220 Coyaba Wisdom: Traditional West African Dance

Sylvia Soumah

“Coyaba” means heaven in the Arawak language and this traditional West African dance class combines humor, laughter, and energetic movement that will feed your body, mind and soul. Come be inspired to move according to your spirit. We’ll experiment with dances that express love, and reverence to the cultures and traditions of the African Diaspora. Exult in this unique energy and be filled with the spirit, color, and texture of these practices. Sylvia Soumah is the founder and director of Coyaba Dance Theater now in its tenth year, and directs the African dance program at D.C.’s Dance Place.

221 Dreams, Justice, Love

Ann Belford Ulanov

Dreaming is democratic, cutting across culture, race, age, creed and gender. It is a principle language of our human unconscious. In this workshop we will enter the experience of dreaming and see how it compensates our conscious attitudes, how it connects inner and outer justice, and how it expresses the place of love in reality. Ann Belford Ulanov, M. Div., Ph.D., L.H.D. is professor of psychiatry and religion at Union Theological Seminary, a Jungian analyst and author of numerous titles including Finding Space: Winnicott, God and Psychic Reality and Picturing God: The Wisdom of the Psyche.

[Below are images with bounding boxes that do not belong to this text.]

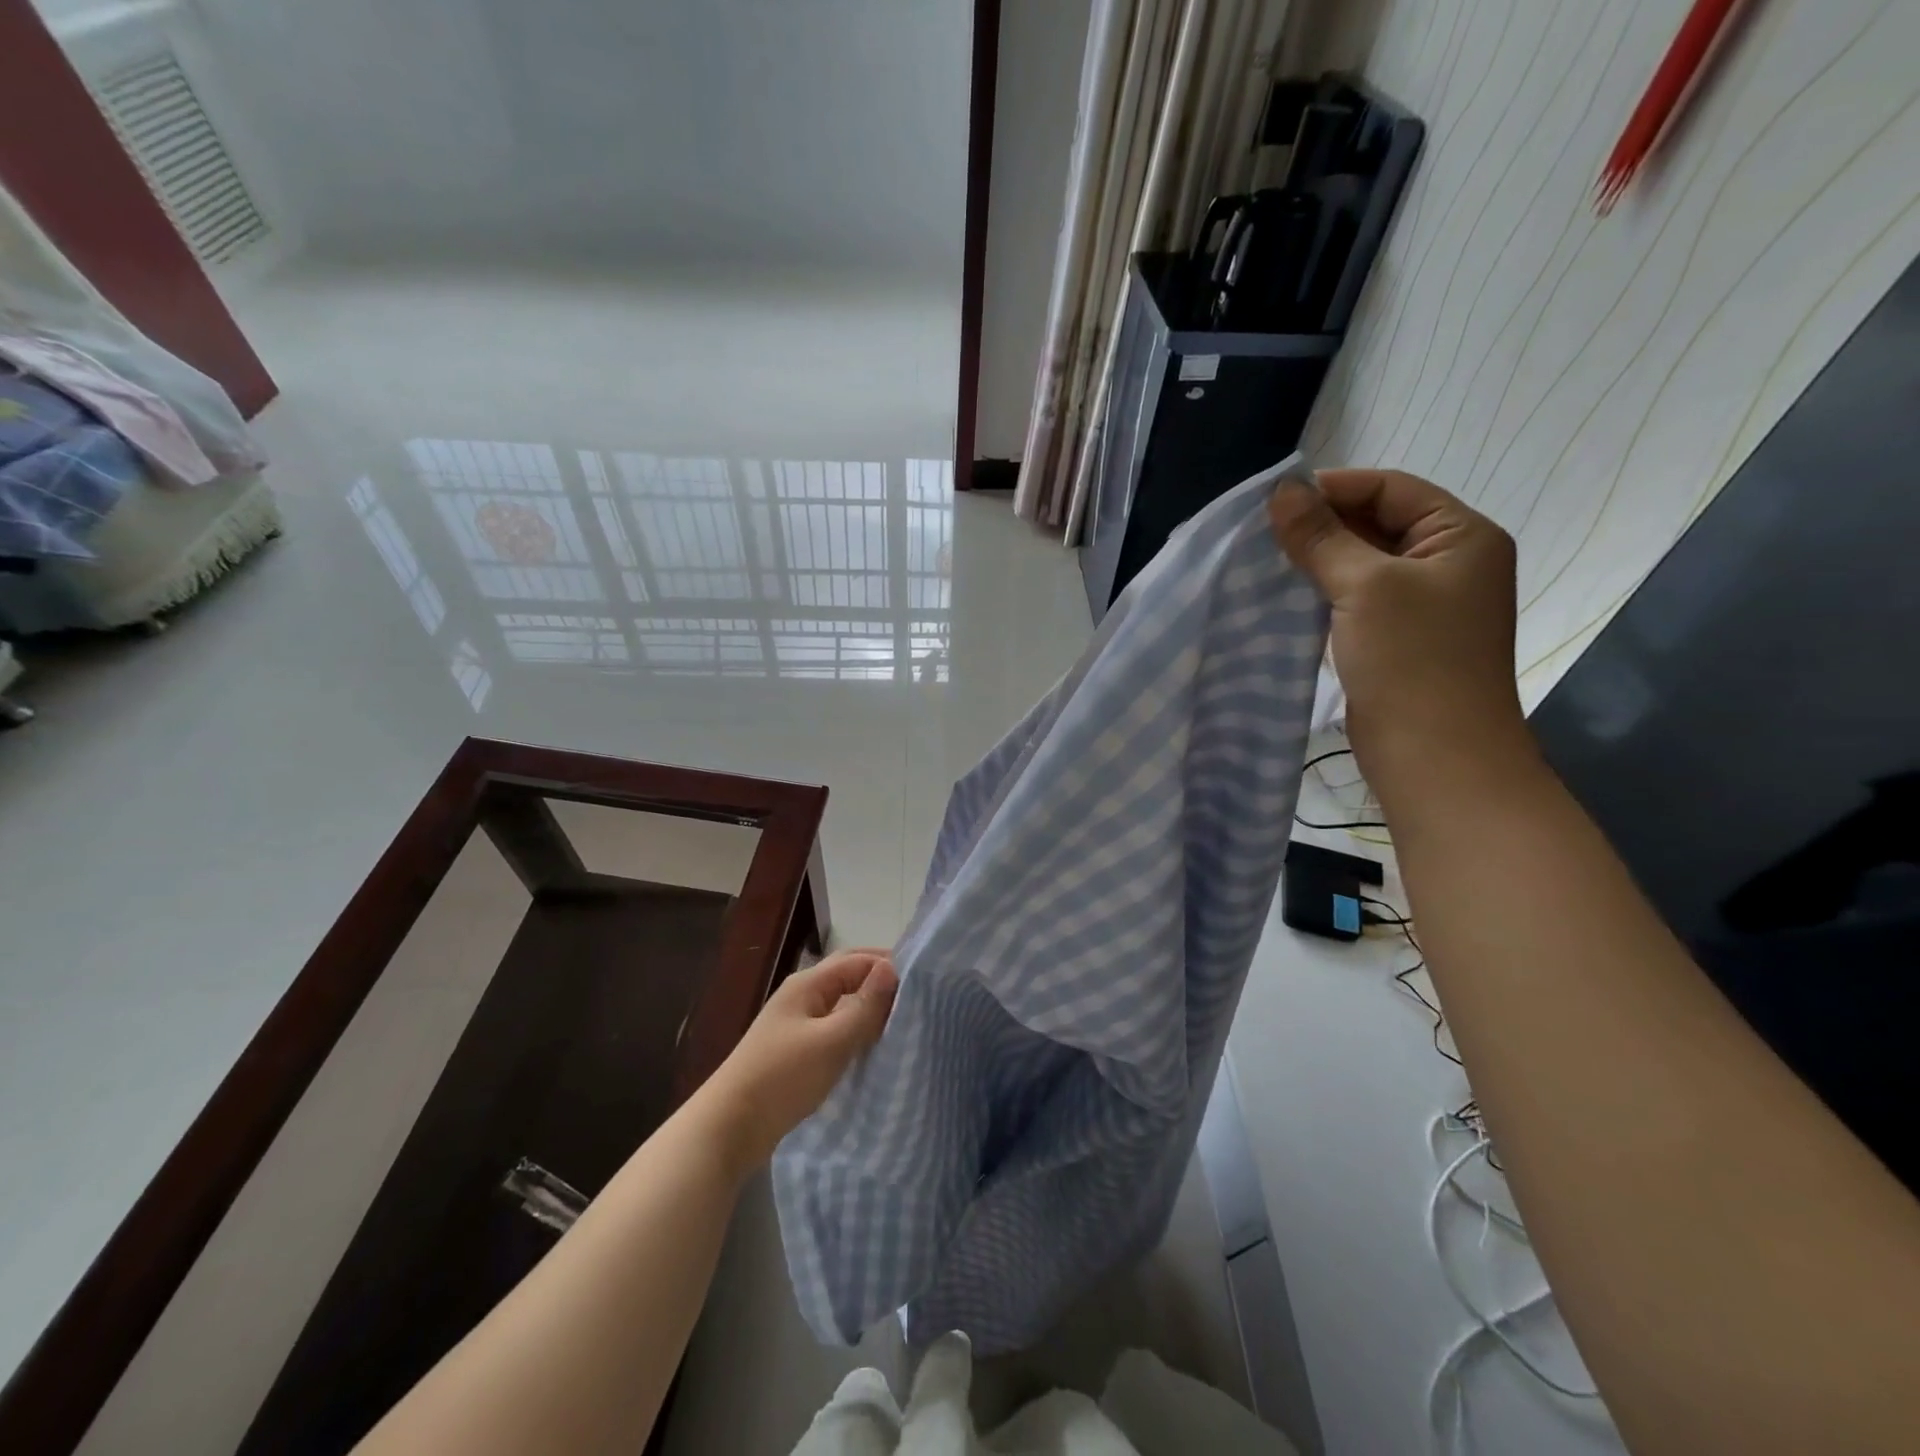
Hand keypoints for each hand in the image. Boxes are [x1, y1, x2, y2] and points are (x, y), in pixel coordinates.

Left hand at [698, 949, 898, 1174]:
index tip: (925, 980)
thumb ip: (864, 1007)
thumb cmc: (781, 1078)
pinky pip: (834, 1030)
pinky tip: (873, 1049)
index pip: (856, 960)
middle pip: (848, 978)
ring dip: (870, 1009)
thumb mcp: (830, 1041)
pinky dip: (856, 1032)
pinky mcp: (795, 1052)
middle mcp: (802, 997)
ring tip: (903, 1022)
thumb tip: (892, 969)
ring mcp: (796, 1025)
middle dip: (880, 983)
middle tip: (918, 997)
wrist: (728, 1128)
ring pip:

222 Transformative Love for Spirited Action

Angel Kyodo Williams

The power of love as an enabler of deep, lasting social change is undervalued for one simple reason: we are not certain how to love in an authentic and balanced way. Love is often misinterpreted as pity and overprotection that creates separation. As a catalyst for transforming society, it is best understood as the healing energy that allows us to see clearly and respond wisely. Our only hope for real change, we’ll discuss and experiment with elements that can contribute to creating this culture of transformative love. The Rev. Angel Kyodo Williams has devoted herself to a vision of spirited action: applying wisdom teachings to broad-based social change and creating transformative cultures of love.